Control of Pneumatic Artificial Muscles with
Enhanced Speed Up Circuitry.
R. Van Ham, F. Daerden, B. Verrelst, D. Lefeber, J. Vandenhoudt
Vrije Universiteit Brussel, Department of Mechanical Engineering, Pleinlaan 2, 1050 Brussel, Belgium
ABSTRACT
The power to weight ratio of the actuators is an important design factor for running robots.
Therefore pleated pneumatic artificial muscles are optimal actuators. Obviously the weight of
the pressure control valves has to be taken into consideration as well. For this application,
standard pressure regulating valves are rather heavy and slow. An intelligent controlled
number of fast switching on-off valves was tested as an alternative. Ways to decrease the
opening and closing times of the valves are discussed in this paper. The pressure control is
used to control the angle of a joint actuated by two antagonistic pneumatic muscles. Results
will show that this solution has satisfactory speed and accuracy, and reduces the weight of the
pressure control significantly.
Keywords: On-Off Valves, Bang-bang Algorithm, Pneumatic Artificial Muscles
1. BACKGROUND
During the last decades research groups working on walking robots have increasingly focused
on developing dynamically balanced robots in order to increase speed and smoothen motion.
For these robots, all parts, but especially the actuators, need to be lightweight in order to limit
inertia and motion power. Since electric motors are quite heavy, some research groups started
to work with other actuators.
In the research lab of the mechanical department of the Vrije Universiteit Brussel, where the
Pleated Pneumatic Artificial Muscle (PPAM) has been developed [1], one is building a
dynamically controlled biped robot with PPAMs [2]. The robot is build to run dynamically,
requiring a lightweight design. The frame of the robot is made of a high-grade aluminium
alloy. PPAMs—which are used as actuators for the robot—have a very high power to weight
ratio and an inherent and adaptable compliance which is important for energy recuperation in
faster gaits. Their generated force can be as high as 4000 N at a gauge pressure of 3 bar, while
the device itself weighs only 100 g. To power a joint bi-directional, two muscles have to be
antagonistically coupled. This way, the angle of the joint depends on the ratios of both muscle
gauge pressures while its compliance is determined by the sum of pressures.
As is the case for all pneumatic actuators, the pressure in the PPAMs needs to be controlled by
pneumatic valves. This can be done by off-the-shelf pressure regulating servo-valves, either
continuously or on-off controlled. The former type was found to be too heavy and too slow for
our application. Therefore fast switching on-off valves have been used to make fast and
lightweight proportional pressure servo-valves. By making them ourselves, full control over
the servo-valve control system was gained, which is usually concealed in commercial valves.

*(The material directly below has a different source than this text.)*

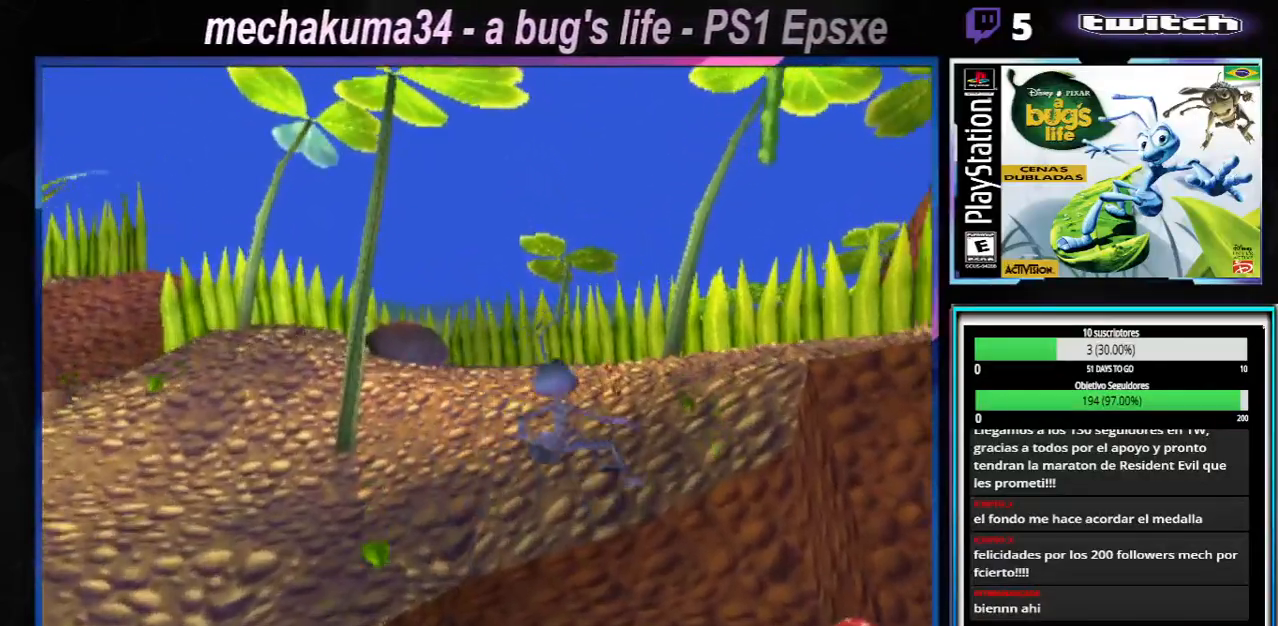
Gameplay with a controller (Xbox layout); each line is a JSON object with the inputs held at the frame after it. "events" lists button and stick changes between this image and that frame as [ms after this image, input, new state], when the widget could be followed in between. Not read: L3 R3.
{"buttons": [], "left_stick": "right", "right_stick": "center", "events": [[134, "A", "down"], [334, "left_stick", "right"], [350, "A", "up"]]}
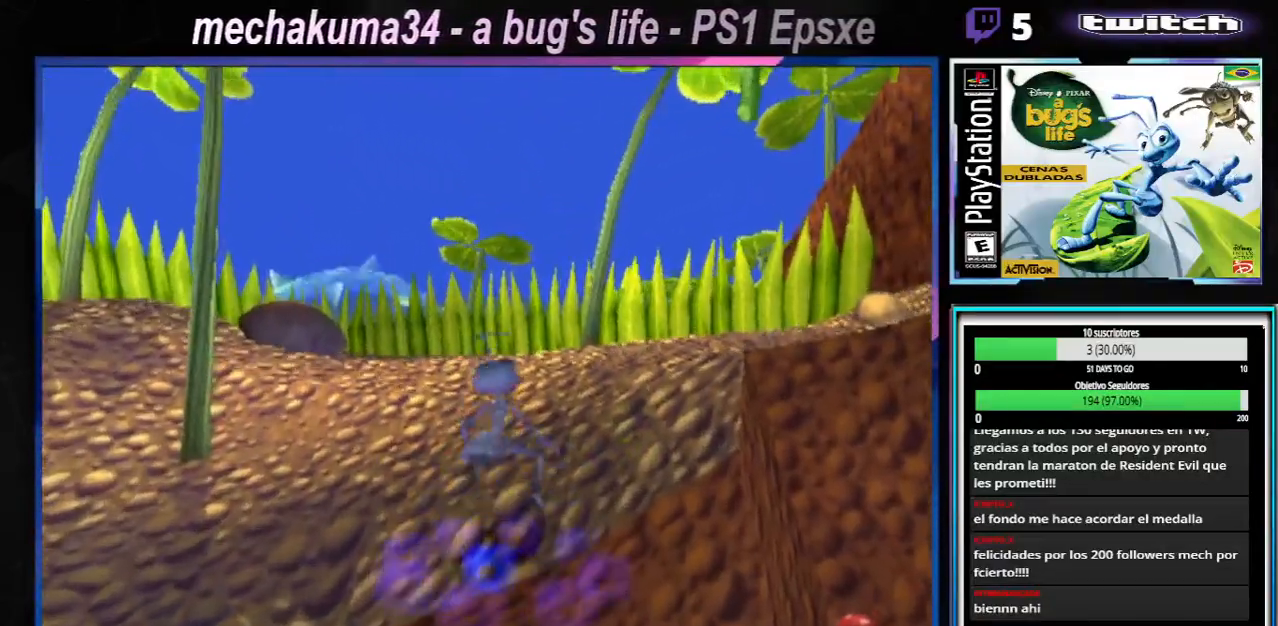
{"buttons": [], "left_stick": "right", "right_stick": "center", "events": [[183, "A", "down"], [450, "A", "up"]]}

The control system can be tuned and adapted for a specific application—e.g. in order to use
the springiness of the muscles to bend the knee after touchdown and jump back up again and
thereby save valuable energy it must be able to close the muscles completely which cannot be
done by all commercial valves.
2. THE VALVES
In order to realize a fast and accurate pressure control, fast on-off valves are used. Since the
pressure control is designed for the dynamically balanced biped, the weight should be
restricted. The pneumatic solenoid valve 821 2/2 NC made by Matrix [3] weights only 25 g.
With their reported opening times of about 1 ms and flow rate of 180 Nl/min, they are about
the fastest switching valves currently available.
Since experiments resulted in switching times of more than 1 ms for most of the permitted
values of pressure difference across the valve, ways to speed up the valve were studied. In the
821 valves the airflow is interrupted by a flapper forced by an internal spring to close the
outlet. The electromagnetic force of the coil opens of the valve. To decrease the opening time
the manufacturer proposes a speed up in tension circuitry using 24 V during 2.5 ms and 5 V
afterwards. The flapper is thus mainly subjected to 3 forces: the spring, the electromagnetic
force and the resultant force caused by the difference in pressure. The influence of each of
these forces on opening and closing times will be studied. The magnetic force was varied by
the level of the initial opening voltage. Running tests with and without spring revealed the
influence of the spring. It was found that to ensure proper closing of the valve, the spring
cannot be removed if the pressure difference across the valve is less than 2 bar.
Distinct and easy determinable opening and closing times have to be defined to compare test
results. The moment the valve is fully opened can be determined from the electrical current
pattern [4]. However the airflow through the valve starts before the valve is fully opened and
closing times cannot be defined consistently by the current pattern, the outlet pressure pattern
was studied. Opening the valve resulted in a step like increase of outlet pressure, closing in a
step like decrease. The moments of opening and closing are defined as the time 10 % of the
full step size was measured.
The influence of the level of opening voltage is diagrammed in figure 1. Increasing this
voltage reduces opening time, so it needs not to be applied for 2.5 ms. Figure 2 shows the
consumed electric power—a measure for the produced heat—if the voltage is dropped to 5 V
as soon as the valve is open. These results show that increasing the voltage to 35 V followed
by an immediate drop to 5 V when the valve is open, will reduce opening times without
increasing the produced heat, which is of major influence on the valve’s service life. Figure 3
shows enhanced opening times as function of the difference across the valve.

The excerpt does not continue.